Steven Theilig: Eine Willkommenskultur in Verbindung mit der Beherrschung der Sprache ist aus unserer Sicht der Schlüssel zur Integration in den Unternehmen und in den Alltag. Das beginnt schon bei der Verlässlichkeit zu den Vorstellungsgesprächen und setzt sich während des ganzen Weges bis hin zur Ankunft in Deutschland fort. Die Willkommenskultur beruht auf Vertrauen und nicht auf Versprechungen, die nicht eingehalten werden können. Und sie drückt sich in vielen Dingen aus: Das können Kleinigkeiten sein, wie die Begleitung bei der Kontoeröffnung oder bei Behördengängen, manchmal betrifft es den Alltag, z. B. die Verlängerung des Aufenthalts oder der Fahrerlaubnis, und manchmal hängen große Themen wie der Familiennachzug daran.

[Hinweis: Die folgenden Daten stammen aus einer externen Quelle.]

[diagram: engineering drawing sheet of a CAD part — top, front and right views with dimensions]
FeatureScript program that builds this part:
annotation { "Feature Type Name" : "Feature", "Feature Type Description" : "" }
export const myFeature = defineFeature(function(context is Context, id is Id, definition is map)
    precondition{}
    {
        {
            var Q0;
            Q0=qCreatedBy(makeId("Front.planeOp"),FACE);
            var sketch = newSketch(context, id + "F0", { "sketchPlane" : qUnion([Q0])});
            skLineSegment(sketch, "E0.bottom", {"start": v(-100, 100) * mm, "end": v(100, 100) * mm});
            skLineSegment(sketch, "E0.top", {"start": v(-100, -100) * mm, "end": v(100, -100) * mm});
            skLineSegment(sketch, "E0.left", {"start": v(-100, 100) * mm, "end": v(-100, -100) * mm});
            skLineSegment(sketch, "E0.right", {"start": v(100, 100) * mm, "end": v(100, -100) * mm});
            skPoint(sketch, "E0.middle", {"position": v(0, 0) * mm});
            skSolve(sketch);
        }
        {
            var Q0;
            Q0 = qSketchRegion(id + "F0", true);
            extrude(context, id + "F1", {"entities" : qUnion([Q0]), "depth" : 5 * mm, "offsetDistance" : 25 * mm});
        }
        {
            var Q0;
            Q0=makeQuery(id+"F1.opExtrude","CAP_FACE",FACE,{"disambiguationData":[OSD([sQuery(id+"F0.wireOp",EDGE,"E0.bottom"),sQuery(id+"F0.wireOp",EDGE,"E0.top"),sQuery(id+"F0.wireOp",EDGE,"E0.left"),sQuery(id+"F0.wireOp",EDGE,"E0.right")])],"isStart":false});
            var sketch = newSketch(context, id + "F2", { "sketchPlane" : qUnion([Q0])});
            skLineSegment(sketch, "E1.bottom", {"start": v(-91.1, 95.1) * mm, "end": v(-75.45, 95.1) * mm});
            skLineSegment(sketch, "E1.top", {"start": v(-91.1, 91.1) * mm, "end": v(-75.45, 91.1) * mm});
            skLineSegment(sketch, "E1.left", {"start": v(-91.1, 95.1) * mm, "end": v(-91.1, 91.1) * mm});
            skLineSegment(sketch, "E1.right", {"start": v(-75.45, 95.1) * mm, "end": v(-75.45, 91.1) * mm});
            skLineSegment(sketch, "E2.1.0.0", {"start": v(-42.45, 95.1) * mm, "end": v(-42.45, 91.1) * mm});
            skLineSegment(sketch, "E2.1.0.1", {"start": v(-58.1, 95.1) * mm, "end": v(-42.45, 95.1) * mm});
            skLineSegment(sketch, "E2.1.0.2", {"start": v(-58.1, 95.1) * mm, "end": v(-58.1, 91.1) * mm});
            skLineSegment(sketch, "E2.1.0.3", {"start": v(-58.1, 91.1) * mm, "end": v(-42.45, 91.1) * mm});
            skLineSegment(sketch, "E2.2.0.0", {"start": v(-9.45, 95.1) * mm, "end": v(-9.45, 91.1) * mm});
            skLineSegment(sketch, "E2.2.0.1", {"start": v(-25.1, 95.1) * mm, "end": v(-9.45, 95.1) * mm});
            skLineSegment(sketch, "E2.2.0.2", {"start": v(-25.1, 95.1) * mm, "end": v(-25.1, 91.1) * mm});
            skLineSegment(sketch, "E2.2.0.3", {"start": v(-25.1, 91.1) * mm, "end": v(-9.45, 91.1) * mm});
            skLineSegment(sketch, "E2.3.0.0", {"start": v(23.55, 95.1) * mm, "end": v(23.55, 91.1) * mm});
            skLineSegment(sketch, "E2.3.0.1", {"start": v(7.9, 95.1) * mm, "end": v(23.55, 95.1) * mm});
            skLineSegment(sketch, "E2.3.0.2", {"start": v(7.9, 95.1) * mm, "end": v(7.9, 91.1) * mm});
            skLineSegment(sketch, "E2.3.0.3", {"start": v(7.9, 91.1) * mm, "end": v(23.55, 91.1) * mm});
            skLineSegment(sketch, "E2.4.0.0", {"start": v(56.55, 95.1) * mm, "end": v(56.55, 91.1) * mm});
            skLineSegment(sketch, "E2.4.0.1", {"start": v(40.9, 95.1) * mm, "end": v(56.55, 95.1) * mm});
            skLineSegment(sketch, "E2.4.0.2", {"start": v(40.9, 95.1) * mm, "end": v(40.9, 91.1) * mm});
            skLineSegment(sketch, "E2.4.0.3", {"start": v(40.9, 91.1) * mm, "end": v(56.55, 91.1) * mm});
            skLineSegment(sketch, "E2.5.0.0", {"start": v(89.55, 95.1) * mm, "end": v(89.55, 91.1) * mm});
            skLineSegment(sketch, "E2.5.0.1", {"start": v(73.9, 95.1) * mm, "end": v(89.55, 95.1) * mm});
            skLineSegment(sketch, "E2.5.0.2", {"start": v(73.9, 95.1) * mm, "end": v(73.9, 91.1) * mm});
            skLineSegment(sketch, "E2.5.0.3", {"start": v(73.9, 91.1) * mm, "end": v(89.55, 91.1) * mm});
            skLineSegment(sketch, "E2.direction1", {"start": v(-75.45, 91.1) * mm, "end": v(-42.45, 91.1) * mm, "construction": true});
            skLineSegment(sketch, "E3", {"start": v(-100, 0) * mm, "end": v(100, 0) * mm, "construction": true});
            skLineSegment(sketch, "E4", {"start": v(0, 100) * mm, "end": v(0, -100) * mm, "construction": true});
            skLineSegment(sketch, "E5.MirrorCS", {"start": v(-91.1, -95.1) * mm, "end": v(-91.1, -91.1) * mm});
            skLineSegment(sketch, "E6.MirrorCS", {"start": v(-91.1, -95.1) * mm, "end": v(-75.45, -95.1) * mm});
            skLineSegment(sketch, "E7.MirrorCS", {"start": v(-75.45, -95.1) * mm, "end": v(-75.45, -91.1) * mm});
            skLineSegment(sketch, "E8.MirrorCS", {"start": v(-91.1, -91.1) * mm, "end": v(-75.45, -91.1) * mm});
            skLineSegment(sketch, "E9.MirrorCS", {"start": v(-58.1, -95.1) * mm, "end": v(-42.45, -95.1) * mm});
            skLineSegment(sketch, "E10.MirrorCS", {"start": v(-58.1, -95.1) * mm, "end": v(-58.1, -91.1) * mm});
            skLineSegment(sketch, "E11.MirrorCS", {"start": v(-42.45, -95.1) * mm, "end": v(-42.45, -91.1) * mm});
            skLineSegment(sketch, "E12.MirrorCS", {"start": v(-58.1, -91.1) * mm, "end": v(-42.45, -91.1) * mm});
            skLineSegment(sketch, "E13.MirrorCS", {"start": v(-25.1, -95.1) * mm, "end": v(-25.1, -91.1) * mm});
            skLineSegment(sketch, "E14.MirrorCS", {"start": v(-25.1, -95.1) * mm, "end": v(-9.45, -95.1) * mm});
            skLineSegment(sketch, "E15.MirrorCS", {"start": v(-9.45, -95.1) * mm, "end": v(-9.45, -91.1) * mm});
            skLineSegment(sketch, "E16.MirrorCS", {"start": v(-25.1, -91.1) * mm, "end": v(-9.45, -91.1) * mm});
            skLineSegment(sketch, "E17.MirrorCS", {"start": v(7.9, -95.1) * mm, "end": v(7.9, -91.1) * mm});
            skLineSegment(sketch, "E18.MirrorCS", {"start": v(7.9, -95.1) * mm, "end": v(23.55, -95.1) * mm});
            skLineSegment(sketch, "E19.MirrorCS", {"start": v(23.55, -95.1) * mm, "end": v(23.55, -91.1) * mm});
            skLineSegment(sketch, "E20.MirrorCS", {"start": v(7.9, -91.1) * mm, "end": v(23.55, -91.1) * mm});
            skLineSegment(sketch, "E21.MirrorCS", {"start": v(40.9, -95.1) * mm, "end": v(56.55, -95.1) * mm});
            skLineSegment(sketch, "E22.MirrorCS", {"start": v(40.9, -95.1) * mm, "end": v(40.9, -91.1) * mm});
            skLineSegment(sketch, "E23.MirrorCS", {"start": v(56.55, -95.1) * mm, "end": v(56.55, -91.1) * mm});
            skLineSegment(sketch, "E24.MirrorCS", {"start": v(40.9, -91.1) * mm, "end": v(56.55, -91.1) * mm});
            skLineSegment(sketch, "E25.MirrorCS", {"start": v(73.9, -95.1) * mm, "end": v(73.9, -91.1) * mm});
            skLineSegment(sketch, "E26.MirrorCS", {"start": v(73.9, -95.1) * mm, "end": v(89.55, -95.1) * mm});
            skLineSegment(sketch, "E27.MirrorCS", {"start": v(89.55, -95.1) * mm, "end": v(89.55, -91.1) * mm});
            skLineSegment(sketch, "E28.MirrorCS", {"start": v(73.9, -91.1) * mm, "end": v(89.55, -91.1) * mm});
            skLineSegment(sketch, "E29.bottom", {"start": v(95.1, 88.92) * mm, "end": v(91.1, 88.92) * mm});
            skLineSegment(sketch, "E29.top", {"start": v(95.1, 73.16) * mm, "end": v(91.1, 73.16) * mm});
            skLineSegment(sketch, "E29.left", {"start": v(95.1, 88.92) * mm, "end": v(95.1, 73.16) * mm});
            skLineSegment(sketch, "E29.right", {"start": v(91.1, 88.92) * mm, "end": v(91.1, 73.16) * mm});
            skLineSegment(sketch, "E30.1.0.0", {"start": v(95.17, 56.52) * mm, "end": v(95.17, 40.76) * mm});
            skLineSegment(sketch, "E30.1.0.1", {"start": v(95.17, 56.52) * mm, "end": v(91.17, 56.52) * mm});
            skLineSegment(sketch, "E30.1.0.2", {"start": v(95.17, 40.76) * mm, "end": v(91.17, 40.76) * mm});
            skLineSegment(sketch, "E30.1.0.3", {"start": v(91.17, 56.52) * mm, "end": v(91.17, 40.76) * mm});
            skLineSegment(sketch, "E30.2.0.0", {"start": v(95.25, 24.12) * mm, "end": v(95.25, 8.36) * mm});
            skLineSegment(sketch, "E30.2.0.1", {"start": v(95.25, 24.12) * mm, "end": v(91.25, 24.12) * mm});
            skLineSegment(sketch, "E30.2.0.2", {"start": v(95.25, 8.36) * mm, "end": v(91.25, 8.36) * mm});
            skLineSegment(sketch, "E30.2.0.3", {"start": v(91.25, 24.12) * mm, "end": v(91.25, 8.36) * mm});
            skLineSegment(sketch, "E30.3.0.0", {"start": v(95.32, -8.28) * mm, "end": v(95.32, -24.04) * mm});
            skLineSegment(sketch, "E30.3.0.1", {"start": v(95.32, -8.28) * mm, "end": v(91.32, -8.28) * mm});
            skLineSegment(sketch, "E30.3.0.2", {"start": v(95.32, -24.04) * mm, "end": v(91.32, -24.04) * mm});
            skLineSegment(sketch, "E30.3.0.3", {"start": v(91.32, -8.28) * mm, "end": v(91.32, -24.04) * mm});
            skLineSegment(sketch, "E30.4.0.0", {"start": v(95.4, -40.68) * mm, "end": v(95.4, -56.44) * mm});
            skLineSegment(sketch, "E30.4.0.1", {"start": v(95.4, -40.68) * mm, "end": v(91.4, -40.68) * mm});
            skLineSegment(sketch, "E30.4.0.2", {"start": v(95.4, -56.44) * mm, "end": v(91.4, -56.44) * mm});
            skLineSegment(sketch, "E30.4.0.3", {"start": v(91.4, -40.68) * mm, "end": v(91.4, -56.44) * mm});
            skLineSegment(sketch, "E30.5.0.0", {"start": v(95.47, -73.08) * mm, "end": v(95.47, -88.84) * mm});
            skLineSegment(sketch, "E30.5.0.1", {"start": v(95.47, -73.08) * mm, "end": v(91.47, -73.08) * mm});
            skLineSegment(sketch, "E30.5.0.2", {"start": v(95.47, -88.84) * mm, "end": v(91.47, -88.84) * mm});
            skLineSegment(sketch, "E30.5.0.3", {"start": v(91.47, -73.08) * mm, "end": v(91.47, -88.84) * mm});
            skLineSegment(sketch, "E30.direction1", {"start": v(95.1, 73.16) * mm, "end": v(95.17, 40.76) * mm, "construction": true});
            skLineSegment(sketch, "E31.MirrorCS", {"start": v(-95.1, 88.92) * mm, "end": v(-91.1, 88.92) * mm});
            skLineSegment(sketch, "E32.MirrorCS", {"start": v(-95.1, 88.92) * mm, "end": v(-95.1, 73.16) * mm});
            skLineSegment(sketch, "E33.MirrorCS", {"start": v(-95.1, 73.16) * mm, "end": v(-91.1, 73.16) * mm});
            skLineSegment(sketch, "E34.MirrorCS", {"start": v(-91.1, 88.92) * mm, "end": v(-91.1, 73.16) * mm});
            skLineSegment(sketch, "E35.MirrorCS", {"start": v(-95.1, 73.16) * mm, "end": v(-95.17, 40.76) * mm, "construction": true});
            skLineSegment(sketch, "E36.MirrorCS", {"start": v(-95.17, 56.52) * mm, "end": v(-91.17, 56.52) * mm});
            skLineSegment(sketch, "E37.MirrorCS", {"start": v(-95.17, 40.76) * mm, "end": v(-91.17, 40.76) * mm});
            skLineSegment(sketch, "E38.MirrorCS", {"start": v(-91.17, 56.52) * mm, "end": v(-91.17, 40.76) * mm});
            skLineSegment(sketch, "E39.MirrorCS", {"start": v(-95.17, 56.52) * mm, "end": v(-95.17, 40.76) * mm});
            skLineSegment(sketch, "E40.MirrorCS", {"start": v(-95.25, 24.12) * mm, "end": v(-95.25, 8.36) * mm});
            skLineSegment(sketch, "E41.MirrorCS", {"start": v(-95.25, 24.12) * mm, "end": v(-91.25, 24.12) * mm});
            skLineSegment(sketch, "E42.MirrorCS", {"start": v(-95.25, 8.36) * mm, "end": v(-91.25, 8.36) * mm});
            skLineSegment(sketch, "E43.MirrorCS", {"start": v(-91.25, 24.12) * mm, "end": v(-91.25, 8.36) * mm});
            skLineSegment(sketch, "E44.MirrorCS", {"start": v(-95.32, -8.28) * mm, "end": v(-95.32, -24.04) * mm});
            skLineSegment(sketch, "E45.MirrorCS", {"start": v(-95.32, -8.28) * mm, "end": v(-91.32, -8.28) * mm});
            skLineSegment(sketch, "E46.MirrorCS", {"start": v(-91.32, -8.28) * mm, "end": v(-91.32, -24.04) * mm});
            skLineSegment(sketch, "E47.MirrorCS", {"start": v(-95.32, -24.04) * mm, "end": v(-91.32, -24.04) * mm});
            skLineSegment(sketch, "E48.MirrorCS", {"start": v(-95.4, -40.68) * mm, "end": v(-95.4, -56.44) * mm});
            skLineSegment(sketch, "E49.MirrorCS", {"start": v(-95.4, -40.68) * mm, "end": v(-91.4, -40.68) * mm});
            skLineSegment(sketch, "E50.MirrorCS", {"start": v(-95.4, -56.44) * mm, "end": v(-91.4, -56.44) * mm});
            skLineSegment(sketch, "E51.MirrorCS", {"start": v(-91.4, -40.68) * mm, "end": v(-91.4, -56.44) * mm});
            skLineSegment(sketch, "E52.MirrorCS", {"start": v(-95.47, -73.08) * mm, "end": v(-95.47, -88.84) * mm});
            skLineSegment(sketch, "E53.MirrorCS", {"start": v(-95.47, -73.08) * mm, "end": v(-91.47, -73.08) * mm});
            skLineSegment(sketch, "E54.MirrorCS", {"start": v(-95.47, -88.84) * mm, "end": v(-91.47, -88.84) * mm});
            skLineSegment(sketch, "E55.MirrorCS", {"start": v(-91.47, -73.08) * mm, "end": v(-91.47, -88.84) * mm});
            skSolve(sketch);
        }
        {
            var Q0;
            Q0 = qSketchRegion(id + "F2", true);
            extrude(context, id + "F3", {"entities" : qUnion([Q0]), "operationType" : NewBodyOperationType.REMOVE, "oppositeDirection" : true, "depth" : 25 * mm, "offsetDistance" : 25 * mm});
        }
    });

Die neuen Kolleginnen kommen in ein neues Land, in eine neue Umgebung, in ein neues Arbeitsumfeld mit neuen Herausforderungen und sind zum Teil sehr verunsichert. Parallel sollte auch die bestehende Belegschaft eines Unternehmens in alle Projekte frühzeitig eingebunden werden, denn sie werden mit viel Manpower die neuen Kolleginnen im Arbeitsalltag begleiten müssen. Aus unserer Sicht sollte jedes Unternehmen darüber nachdenken, hauptverantwortliche Ansprechpartner festzulegen.

Faktor A: Welche Rolle spielen Weiterbildung und Qualifizierung bei der Personalbindung, z. B. auch bei zugewandertem Personal?

Steven Theilig: Aus unserer Sicht eine sehr große. Jeder höher qualifizierte Mitarbeiter ist ein Gewinn für die Versorgung der Patienten und für uns als Unternehmen. Die Mitarbeiter aus EU- und Drittstaaten sind unserer Erfahrung nach jedenfalls sehr gewillt, sich zu qualifizieren. Das erhöht ihre Chancen am Arbeitsmarkt, aber auch darauf, dauerhaft in Deutschland arbeiten zu können.